The life-saving device fits on a fingertip, and it's the first technology that gives early warning that a trauma patient is close to circulatory shock, the researchers say.

The device, called the Compensatory Reserve Index, can save lives, including soldiers wounded on the battlefield, by showing medics when a patient is about to go into hemorrhagic shock, according to a release from the Military Health System. Hemorrhagic shock is the leading cause of death among trauma victims.

Now, the CRI has been cleared by the U.S. Food and Drug Administration to be used in hospital settings and in treatment before a patient gets to the hospital.

Researchers at the U.S. Army Institute of Surgical Research at Joint Base San Antonio-Fort Sam Houston, Texas, collaborated with scientists and engineers at the University of Colorado and Flashback Technologies, Inc.

Their research found the compensatory reserve "is the single most important indicator for early and accurate assessment of imminent shock," Dr. Victor Convertino, USAISR senior scientist for U.S. Army Medical Research and Materiel Command's Combat Casualty Care Research Program, said in the release.

The device received FDA approval in December, paving the way for it to be fielded to combat medics on the battlefield, and also for emergency medical technicians treating civilians, Convertino said.

Measuring compensatory reserve in real time will "revolutionize medical monitoring" from diagnosis to guiding fluid resuscitation to providing feedback on how effective the invervention was, he said.  

How it works

CRI uses an algorithm to gauge the patient's ability to adjust to the loss of oxygen in body tissues because of blood loss, and indicates the point at which the patient may go into hemorrhagic shock or die.

The research team found that a patient's arterial waveforms, picked up from a standard pulse oximeter, which is carried by combat medics, could be used to generate the CRI. By analyzing individual arterial waveforms, the algorithm gains accuracy in predicting the body's ability to compensate for lack of oxygen in body tissues.

"Shock is deadly and unpredictable if it is not recognized and treated in early stages of hemorrhage," the researchers wrote in an article about the project, with Convertino, Dr.

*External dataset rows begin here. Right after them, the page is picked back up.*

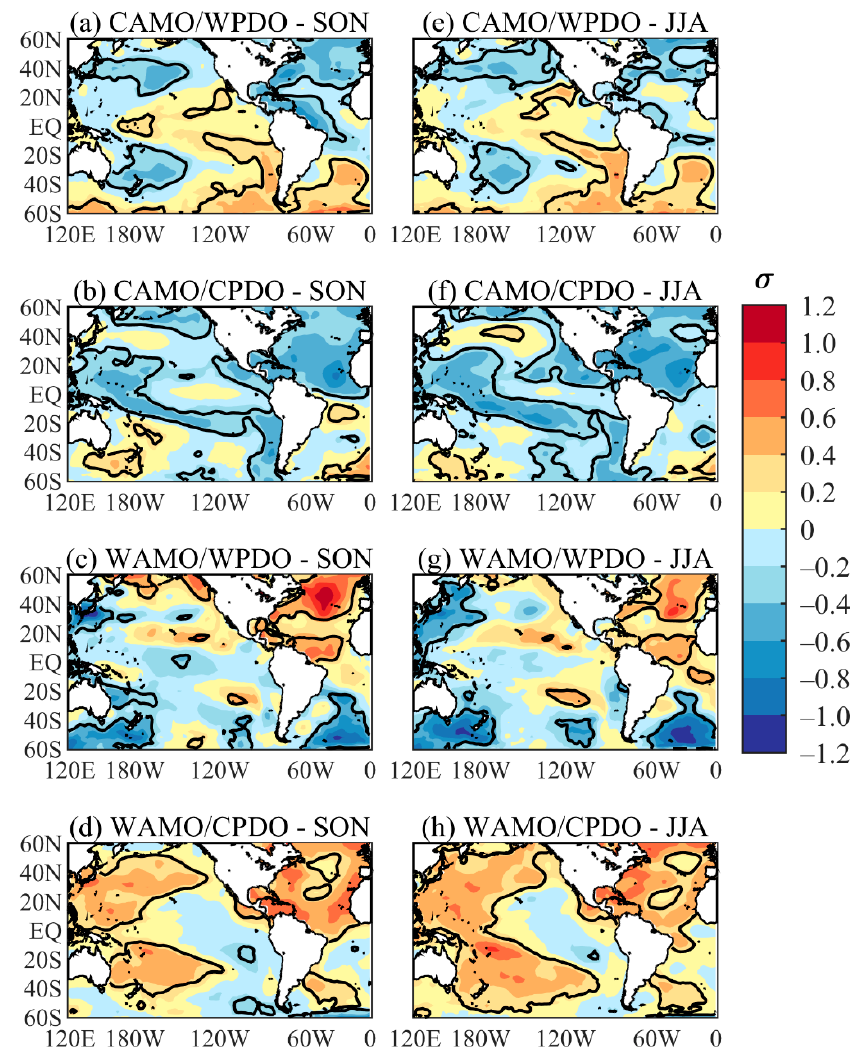
Figure 3. September–November SST mean standardized anomaly pattern in the: ( a ) CAMO/WPDO; ( b ) CAMO/CPDO; ( c ) WAMO/WPDO; and ( d ) WAMO/CPDO mean states. June–August SST mean standardized anomaly pattern in the: ( e ) CAMO/WPDO; ( f ) CAMO/CPDO; ( g ) WAMO/WPDO; and ( h ) WAMO/CPDO mean states. Shades interval is every 0.2 SDs. The continuous line encompasses significant SST anomalies at a 95% confidence level based on the Student’s t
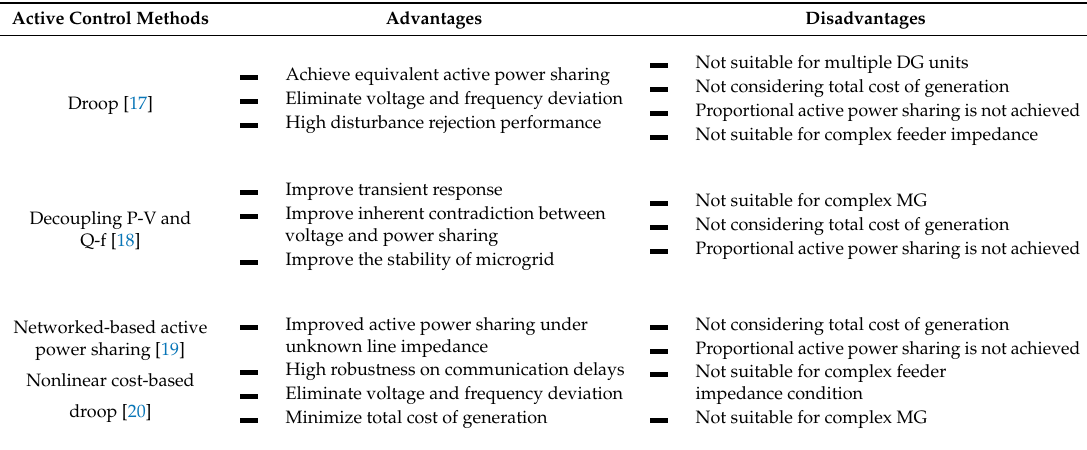
Table 1. Active power sharing techniques and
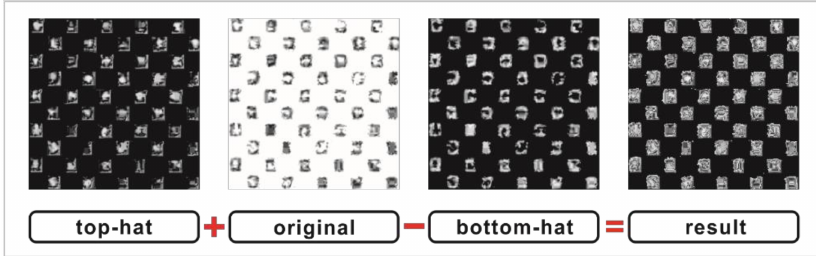
Figure 8. Gray-level morphological operation processing.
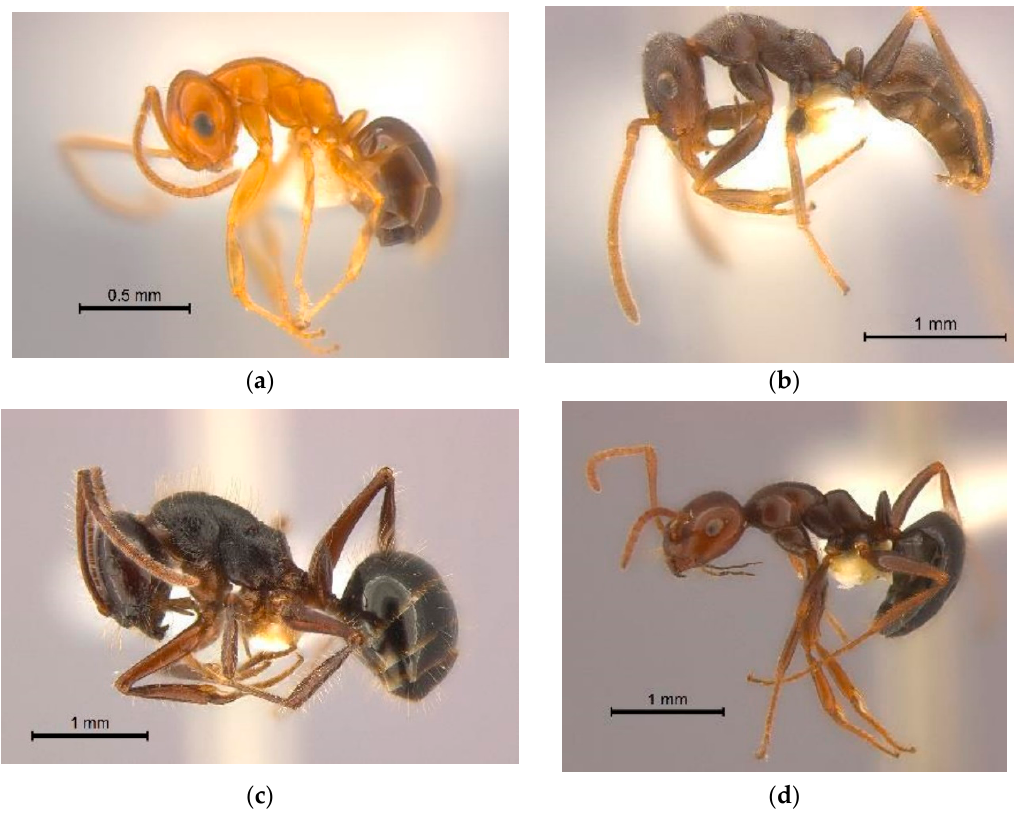
Figure 5. Representatives of the M. ludius radiation. ( a ) M. ludius ; ( b ) M. mjobergi ; ( c ) M. hirsutus ; and ( d ) member of Melophorus Group D.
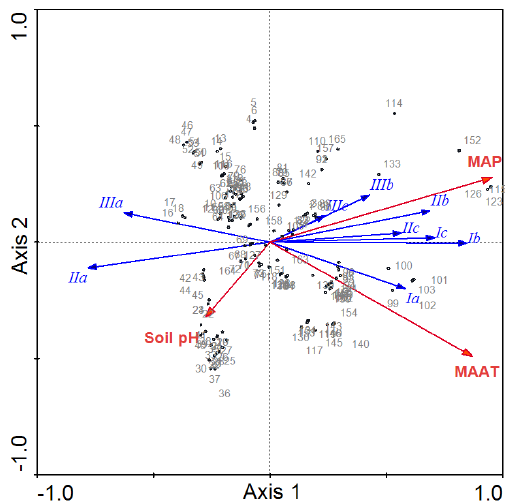
Figure 3. RDA triplot showing the relationships between environ- mental variables (red arrows) and fractional abundances of the nine bGDGTs (blue arrows) for the 165 Chinese alkaline soil samples compiled in Yang et al. (2014a) and in this study. Numbers refer to samples listed in Supplementary Table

Michael Wirt, Dr. John Glenn and Dr. Brian Lein cited as the authors. "One of the most challenging aspects of providing effective treatment of shock is our inability to recognize its early onset."

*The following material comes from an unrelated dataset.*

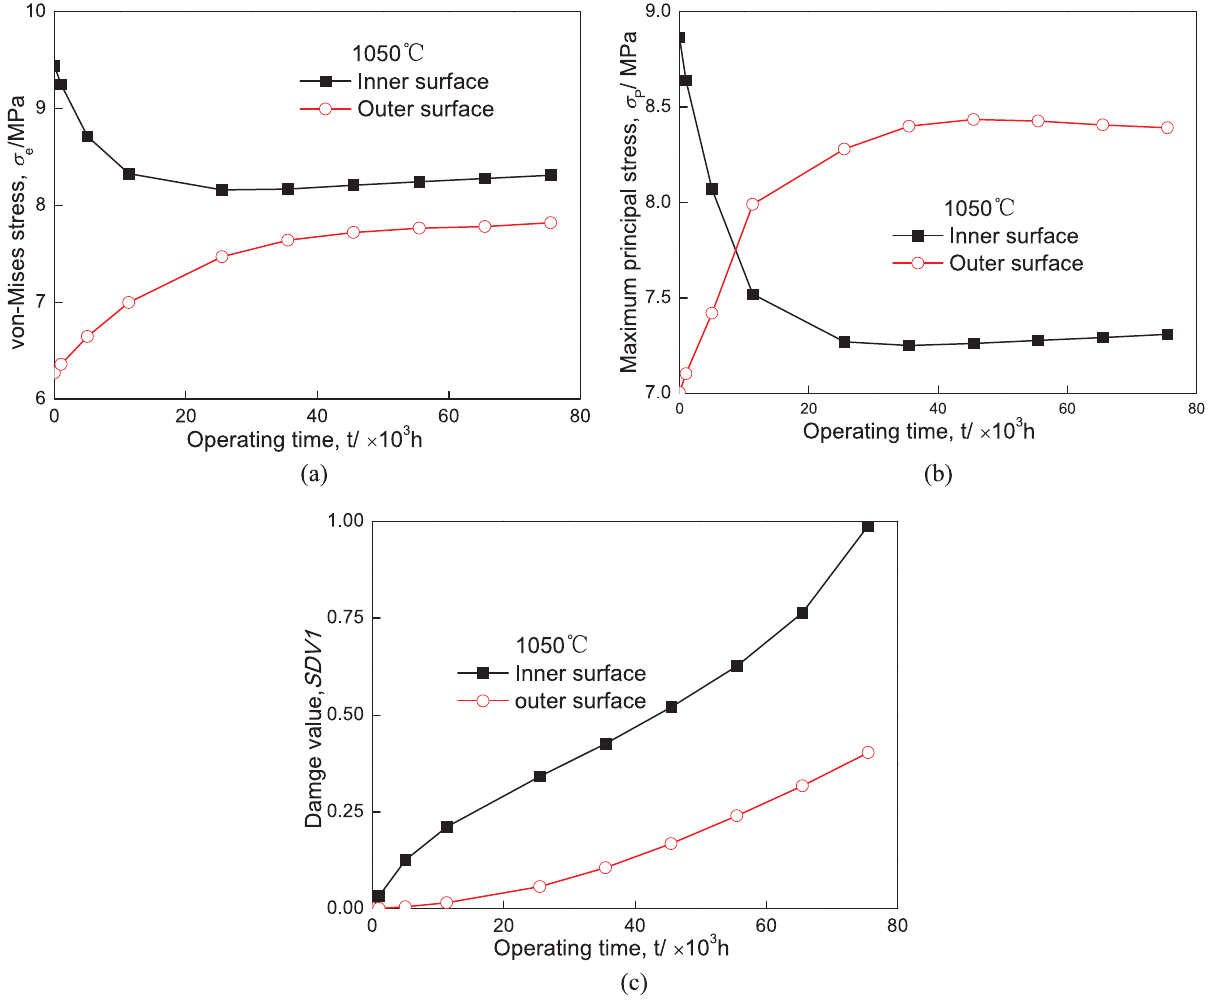
Fig. 6: The evolution of σ e , σ p and SDV1 along the inner surface and outer surface of Cr25Ni35Nb alloy tube during the service life at 1050 °C:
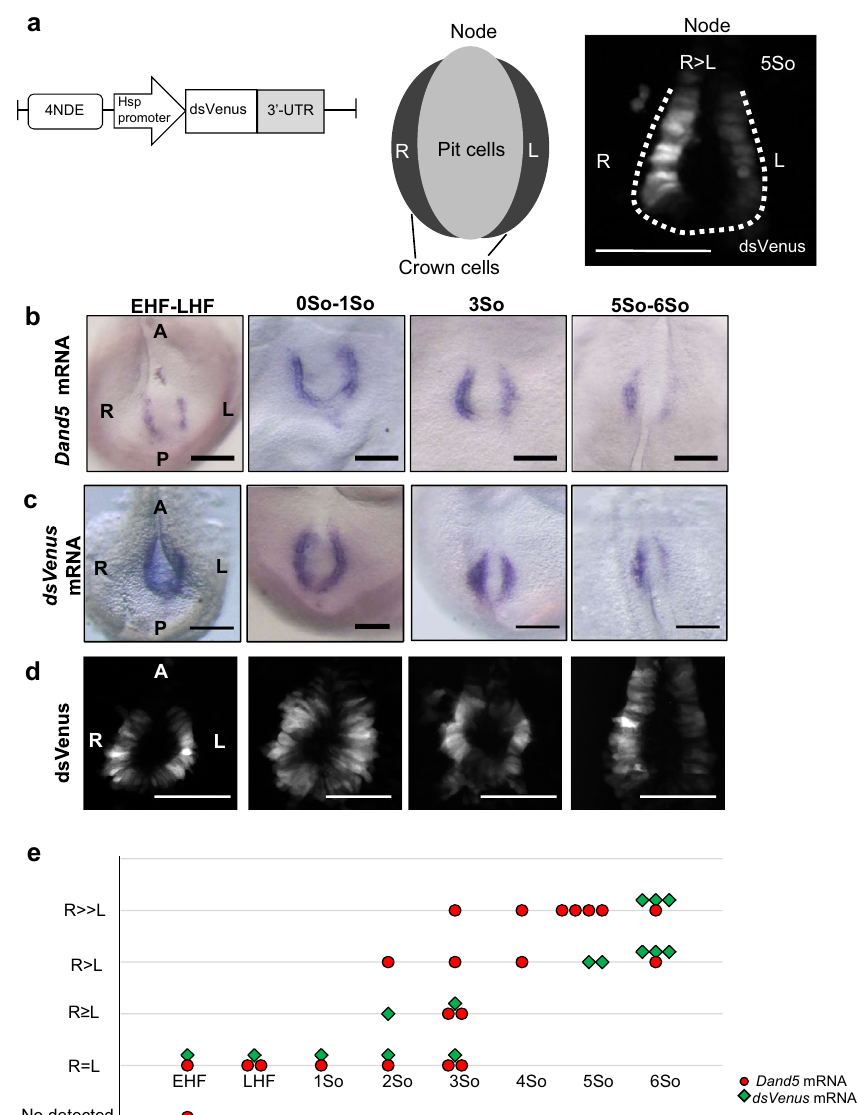
Fig. 1 A 3 ′ -UTR reporter recapitulates the asymmetric distribution of Dand5 mRNA at the node. a Schematic representation of the NDE-Hsp-dsVenus-3 ′ - UTR transgene (left) and of the relative localizations of pit cells and crown cells at the node of mouse embryos (middle). The transgene contains the ORF for dsVenus linked to the DNA sequence for the 3 ′ -UTR (1.2 kb) of mouse Dand5 mRNA, and its expression is driven by the mouse Hsp68 promoter and four copies of the crown cell – speci fi c enhancer (NDE) of mouse Nodal . A typical pattern of dsVenus fl uorescence detected at the node of a transgenic embryo at the fi ve-somite (5So) stage is also shown (right), with the dashed line indicating the node region. Note that the fl uorescence in crown cells is highly L-R asymmetric (R > L). Scale bars, 100 µ m. b Whole-mount in situ hybridization (WISH) analysis of Dand5 mRNA at the node of wild-type mouse embryos at the indicated developmental stages. Note that Dand5 mRNA in crown cells is bilaterally equal at the early headfold (EHF) to late headfold (LHF) stages as well as the zero- to one-somite stages, but is asymmetric (R > L) at the three-somite and fi ve- to six-somite stages. A and P, anterior and posterior, respectively. Scale bars, 100 µ m. c WISH analysis of dsVenus mRNA in NDE-Hsp-dsVenus-3 ′ -UTR transgenic embryos at the indicated stages. Scale bars, 100 µ m. d Fluorescence images of dsVenus at the node of transgenic embryos at the indicated stages. Scale bars, 100 µ m. Images shown in ( b – d ) are representative of at least two embryos at each stage. e Comparison of L-R asymmetry of Dand5 mRNA in wild-type embryos and dsVenus mRNA in transgenic embryos at various developmental stages. Each point corresponds to one embryo. Note that the pattern of dsVenus mRNA recapitulates that of Dand5 UTR- Δ 200prox transgene yielded bilaterally symmetric dsVenus editing to delete this proximal 200-nucleotide region of the fl uorescence at the node (Fig. 3b, and Supplementary Fig. 1b) ( n Dand5 3 ′ -UTR in the mouse genome, thereby generating the = 5/6). On the other hand, deletion of the 3 ′ -most 200 nucleo- Dand5 Δ 200prox allele (Supplementary Fig. 3). WISH analysis revealed that whereas bilateral Nodal expression at the node was tides from the 3 ′ -UTR ( Δ 200dist in Fig. 3a) did not perturb maintained, left-sided Nodal expression in lateral plate mesoderm asymmetric dsVenus fl uorescence (Fig. 3b) ( n = 3/3). Further- (LPM) was lost in Dand5 Δ 200prox/ Δ 200prox embryos ( n = 4/4) more, the 5 ′ -most 200 nucleotide region ( 200prox in Fig. 3a) (Fig. 3c), as expected if Dand5 mRNA remains stable on both alone gave rise to asymmetric dsVenus fl uorescence ( n = 4/5) sides of the node. Among eight Dand5 Δ 200prox/ + embryos (Fig. 3b). Prompted by these results, we applied CRISPR-based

To use the device, a standard pulse oximeter is placed on the patient's finger. The CRI uses the algorithm to determine whether the information from the oximeter indicates the patient needs resuscitation or immediate medical attention. 

Medics on the battlefield, especially those with limited experience, will benefit by seeing when a wounded warrior needs immediate priority, the researchers said.

Medics can see the early marker of the patient's status "well in advance of changes in standard vital signs," buying more time for intervention.

The CRI monitor is designed with a color bar graph indicator similar to a fuel gauge in a car. This shows the patient's level of compensation for blood loss. Green shows an adequate level, amber indicates "compromised," and red shows the patient is unstable.

The measurement of compensatory reserve can be integrated into current medical monitors or a pulse oximeter, displaying a "fuel gauge" reading that can be easily used and understood by combat medics as well as civilian medics, the researchers wrote.

The time it takes for paramedics and emergency medical technicians to diagnose an unstable bleeding patient was reduced by more than 40 percent when they saw and responded to the "fuel gauge" indicator, compared to reading vital signs alone, the researchers noted from data collected in studies.

They see the CRI as becoming a diagnostic tool that can be routinely used, one that can pick up what vital signs miss.

Taking a patient's vital signs using current methods may not be "smart" enough to reveal the danger because the vital signs may change very little during the early stages of hemorrhage, they say.

"Too often the use of standard vital signs does not allow us to distinguish those trauma patients with severe hemorrhage who are at greatest risks of poor outcomes in the early stages of blood loss prior to cardiovascular collapse when interventions and triage decisions would be most effective," the researchers wrote.

What's next

Data on the use of CRI is being collected in research studies involving patients with trauma, injury, Dengue hemorrhagic fever, renal dialysis and other conditions.

"More specifically to addressing the needs of military medical prehospital care is the ongoing data collection during air ambulance transport of battlefield casualties by the Israeli Defense Force," the researchers wrote.

The CRI will be an important tool for triage amid the stress of the battlefield, Convertino said.

"There's lots of noise, lots of adrenaline and not much equipment, which can make diagnosis especially hard for medics on the battlefield," Convertino said. "This device will help medics save lives on the battlefield."